Only 50 days after taking office, Denmark’s new right-wing conservative government—a minority coalition of Venstre (liberals) and the Conservative People’s Party, supported by the extreme xenophobic Danish People’s Party (DPP)—has confirmed the worst fears about the new government’s course.

Following a crassly xenophobic campaign in the run-up to the elections—above all, by Venstre and the DPP—Venstre’s Bertel Haarder, the minister responsible for refugees, immigration and integration of foreigners, announced the tabling of a bill on January 17, which will result in a drastic deterioration of conditions for refugees and immigrants.

The government is making no secret of its intention “to limit the number of refugees entering Denmark and to sharpen demands that they support themselves without state support once in the country”. Haarder made the economically motivated reasons for the government’s course patently obvious when he said: “These days foreigners are a burden on society.

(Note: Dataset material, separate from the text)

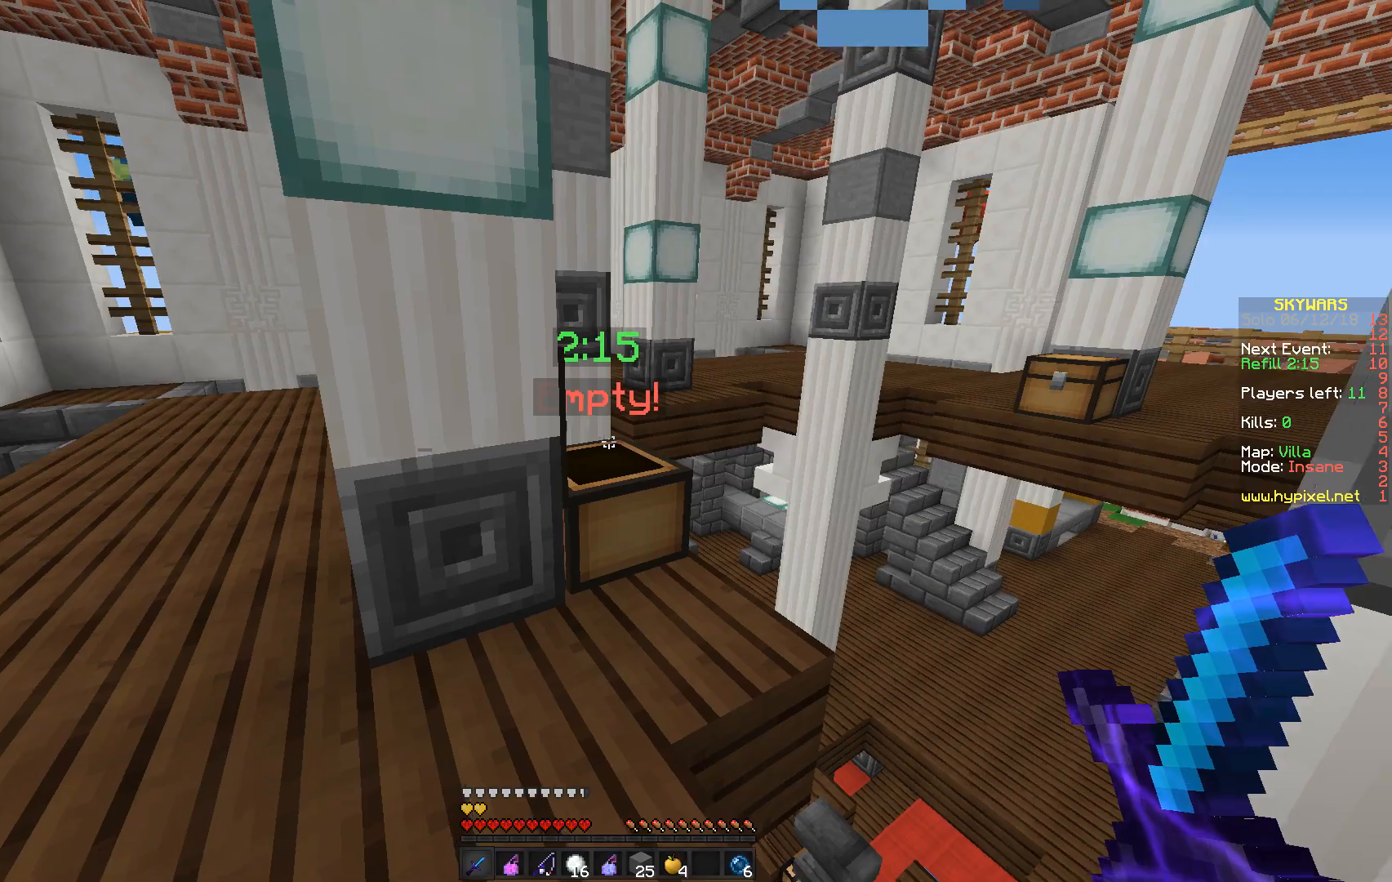
Gameplay with keyboard and mouse; each line is a JSON object with the keys and mouse buttons held at the frame after it. "events" lists presses ("down") and releases ("up") of "a", "d", "s", "w", "mouse_left" and "mouse_right" between this image and that frame as [ms after this image, input, new state], when the widget could be followed in between. "mouse_left", "mouse_right" = the "left", "right" buttons of the "mouse" list. No other keys are recorded. Fast repeated clicks can show as one long hold. Mouse movement is not recorded.
{"keys": ["w"], "mouse": [], "events": [[183, "d", "down"], [200, "w", "down"], [450, "d", "up"]]}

They cost more than they are worth to the country. That will have to change.”

In line with this, the government is also planning an easing of immigration policy in one respect. Through the introduction of a Green Card system for hand-picked immigrants, it is intent on buttressing Denmark’s prosperity by bringing qualified foreign workers into the country. This led the German newspaper Taz to comment: “Anyone who isn’t a white, Christian computer expert with fluent Danish shouldn’t bother to show his face.”

In particular, the following regulations are to be adopted:

According to Haarders, a decisive means of reducing the number of asylum-seekers coming into the country will be the scrapping of the concept of a “de facto refugee”. Up until now many asylum-seekers, having no chance of gaining admittance to most other EU countries, have been granted entry into Denmark under this category. The government’s 10-page white paper claims that “this will constitute an essential and principled tightening of the conditions for the granting of asylum, which the government considers necessary.” Measures will also be adopted to prevent refugees from becoming residents. Unlike previously, they will no longer receive permanent residency after three years, but will normally have to return to their own country.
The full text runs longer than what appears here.